BEGIN DATA EXTRACTS

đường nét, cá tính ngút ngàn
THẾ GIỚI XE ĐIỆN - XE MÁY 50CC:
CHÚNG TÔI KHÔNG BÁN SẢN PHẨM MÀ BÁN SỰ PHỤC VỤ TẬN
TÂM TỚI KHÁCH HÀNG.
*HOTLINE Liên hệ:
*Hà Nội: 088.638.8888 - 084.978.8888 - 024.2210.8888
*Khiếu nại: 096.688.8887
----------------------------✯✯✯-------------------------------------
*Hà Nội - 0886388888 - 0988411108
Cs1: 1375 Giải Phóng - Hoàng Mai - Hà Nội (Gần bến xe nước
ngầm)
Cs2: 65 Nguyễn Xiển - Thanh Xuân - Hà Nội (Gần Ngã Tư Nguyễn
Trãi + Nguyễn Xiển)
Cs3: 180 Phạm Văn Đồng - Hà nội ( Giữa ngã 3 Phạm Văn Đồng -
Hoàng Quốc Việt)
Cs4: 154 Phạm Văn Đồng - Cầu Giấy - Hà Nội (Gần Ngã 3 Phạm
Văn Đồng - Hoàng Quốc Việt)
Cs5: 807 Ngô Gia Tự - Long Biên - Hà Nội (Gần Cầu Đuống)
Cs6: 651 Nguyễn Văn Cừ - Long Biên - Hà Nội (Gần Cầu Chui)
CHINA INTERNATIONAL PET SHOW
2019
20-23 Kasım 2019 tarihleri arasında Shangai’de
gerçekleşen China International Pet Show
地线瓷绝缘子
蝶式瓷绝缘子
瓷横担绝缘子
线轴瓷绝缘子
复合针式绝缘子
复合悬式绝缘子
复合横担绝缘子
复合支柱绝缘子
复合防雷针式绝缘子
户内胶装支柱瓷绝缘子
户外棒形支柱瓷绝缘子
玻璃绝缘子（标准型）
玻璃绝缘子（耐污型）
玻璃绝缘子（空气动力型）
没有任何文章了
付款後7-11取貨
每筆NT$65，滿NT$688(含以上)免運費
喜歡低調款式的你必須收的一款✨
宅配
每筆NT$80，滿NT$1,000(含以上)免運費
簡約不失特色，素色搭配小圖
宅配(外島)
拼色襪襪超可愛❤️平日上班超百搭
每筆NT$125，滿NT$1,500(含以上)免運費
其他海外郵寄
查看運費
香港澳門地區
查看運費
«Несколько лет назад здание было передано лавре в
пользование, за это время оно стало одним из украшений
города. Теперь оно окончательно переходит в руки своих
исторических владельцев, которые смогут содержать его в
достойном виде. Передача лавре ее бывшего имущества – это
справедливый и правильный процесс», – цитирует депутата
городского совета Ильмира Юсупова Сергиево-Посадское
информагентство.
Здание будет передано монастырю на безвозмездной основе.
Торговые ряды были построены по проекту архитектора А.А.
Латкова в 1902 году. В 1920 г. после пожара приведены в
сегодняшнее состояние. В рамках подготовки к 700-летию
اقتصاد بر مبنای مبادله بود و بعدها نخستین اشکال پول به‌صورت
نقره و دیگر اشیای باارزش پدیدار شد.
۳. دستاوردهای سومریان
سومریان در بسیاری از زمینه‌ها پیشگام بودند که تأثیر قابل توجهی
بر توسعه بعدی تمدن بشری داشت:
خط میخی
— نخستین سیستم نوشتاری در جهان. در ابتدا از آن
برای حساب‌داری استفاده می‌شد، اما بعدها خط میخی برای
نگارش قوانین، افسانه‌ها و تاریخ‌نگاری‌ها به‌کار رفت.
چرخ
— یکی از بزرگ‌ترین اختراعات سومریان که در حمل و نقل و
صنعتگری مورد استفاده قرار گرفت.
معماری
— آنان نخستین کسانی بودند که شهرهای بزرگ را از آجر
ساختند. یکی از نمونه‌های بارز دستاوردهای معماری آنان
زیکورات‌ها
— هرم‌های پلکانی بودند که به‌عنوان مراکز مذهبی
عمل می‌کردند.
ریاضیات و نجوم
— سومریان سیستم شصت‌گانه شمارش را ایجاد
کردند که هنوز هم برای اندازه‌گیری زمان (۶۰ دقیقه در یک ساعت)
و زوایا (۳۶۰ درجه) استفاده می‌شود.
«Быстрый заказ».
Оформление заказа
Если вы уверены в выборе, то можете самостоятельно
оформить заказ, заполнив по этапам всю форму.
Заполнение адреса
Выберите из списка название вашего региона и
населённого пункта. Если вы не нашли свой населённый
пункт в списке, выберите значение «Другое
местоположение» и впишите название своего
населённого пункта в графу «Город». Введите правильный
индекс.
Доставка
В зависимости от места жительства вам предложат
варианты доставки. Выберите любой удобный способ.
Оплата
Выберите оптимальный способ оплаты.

END DATA EXTRACTS

WHAT YOU NEED TO DO — Could you quote every line of the listing above, word for word and in the same order?

SOLVED PROBLEM —
đường nét, cá tính ngút ngàn
THẾ GIỚI XE ĐIỆN - XE MÁY 50CC:
CHÚNG TÔI KHÔNG BÁN SẢN PHẨM MÀ BÁN SỰ PHỤC VỤ TẬN
TÂM TỚI KHÁCH HÀNG.
*HOTLINE Liên hệ:
*Hà Nội: 088.638.8888 - 084.978.8888 - 024.2210.8888
*Khiếu nại: 096.688.8887
----------------------------✯✯✯-------------------------------------
*Hà Nội - 0886388888 - 0988411108
Cs1: 1375 Giải Phóng - Hoàng Mai - Hà Nội (Gần bến xe nước
ngầm)
Cs2: 65 Nguyễn Xiển - Thanh Xuân - Hà Nội (Gần Ngã Tư Nguyễn
Trãi + Nguyễn Xiển)
Cs3: 180 Phạm Văn Đồng - Hà nội ( Giữa ngã 3 Phạm Văn Đồng -
Hoàng Quốc Việt)
Cs4: 154 Phạm Văn Đồng - Cầu Giấy - Hà Nội (Gần Ngã 3 Phạm
Văn Đồng - Hoàng Quốc Việt)
Cs5: 807 Ngô Gia Tự - Long Biên - Hà Nội (Gần Cầu Đuống)
Cs6: 651 Nguyễn Văn Cừ - Long Biên - Hà Nội (Gần Cầu Chui)
CHINA INTERNATIONAL PET SHOW
2019
20-23 Kasım 2019 tarihleri arasında Shangai’de
gerçekleşen China International Pet Show
地线瓷绝缘子
蝶式瓷绝缘子
瓷横担绝缘子
线轴瓷绝缘子
复合针式绝缘子
复合悬式绝缘子
复合横担绝缘子
复合支柱绝缘子
复合防雷针式绝缘子
户内胶装支柱瓷绝缘子
户外棒形支柱瓷绝缘子
玻璃绝缘子（标准型）
玻璃绝缘子（耐污型）
玻璃绝缘子（空气动力型）
没有任何文章了
付款後7-11取貨
每筆NT$65，滿NT$688(含以上)免運費
喜歡低調款式的你必須收的一款✨
宅配
每筆NT$80，滿NT$1,000(含以上)免運費
簡約不失特色，素色搭配小圖
宅配(外島)
拼色襪襪超可愛❤️平日上班超百搭
每筆NT$125，滿NT$1,500(含以上)免運費
其他海外郵寄
查看運費
香港澳門地區
查看運費
«Несколько лет назад здание было передано лавре в
пользование, за это время оно стало одним из украшений
города. Теперь оно окончательно переходит в руки своих
исторических владельцев, которые смогут содержать его в
достойном виде. Передача лавре ее бывшего имущества – это
справедливый и правильный процесс», – цитирует депутата
городского совета Ильмира Юсупова Сергиево-Посадское
информагентство.
Здание будет передано монастырю на безвозмездной основе.
Торговые ряды были построены по проекту архитектора А.А.
Латкова в 1902 году. В 1920 г. после пожара приведены в
сегодняшнее состояние. В рамках подготовки к 700-летию
اقتصاد بر مبنای مبادله بود و بعدها نخستین اشکال پول به‌صورت
نقره و دیگر اشیای باارزش پدیدار شد.
۳. دستاوردهای سومریان
سومریان در بسیاری از زمینه‌ها پیشگام بودند که تأثیر قابل توجهی
بر توسعه بعدی تمدن بشری داشت:
خط میخی
— نخستین سیستم نوشتاری در جهان. در ابتدا از آن
برای حساب‌داری استفاده می‌شد، اما بعدها خط میخی برای
نگارش قوانین، افسانه‌ها و تاریخ‌نگاری‌ها به‌کار رفت.
چرخ
— یکی از بزرگ‌ترین اختراعات سومریان که در حمل و نقل و
صنعتگری مورد استفاده قرار گرفت.
معماری
— آنان نخستین کسانی بودند که شهرهای بزرگ را از آجر
ساختند. یکی از نمونه‌های بارز دستاوردهای معماری آنان
زیکورات‌ها
— هرم‌های پلکانی بودند که به‌عنوان مراکز مذهبی
عمل می‌کردند.
ریاضیات و نجوم
— سومریان سیستم شصت‌گانه شمارش را ایجاد
کردند که هنوز هم برای اندازه‌گیری زمان (۶۰ دقیقه در یک ساعت)
و زوایا (۳۶۰ درجه) استفاده می‌شود.
«Быстрый заказ».
Оформление заказа
Если вы уверены в выборе, то можете самостоятельно
оформить заказ, заполнив по этапам всю форму.
Заполнение адреса
Выберите из списка название вашего региона и
населённого пункта. Если вы не нашли свой населённый
пункт в списке, выберите значение «Другое
местоположение» и впишите название своего
населённого пункта в графу «Город». Введите правильный
индекс.
Доставка
В зависимости от места жительства вам предложат
варианты доставки. Выберите любой удобный способ.
Оплата
Выберите оптимальный способ оплаты.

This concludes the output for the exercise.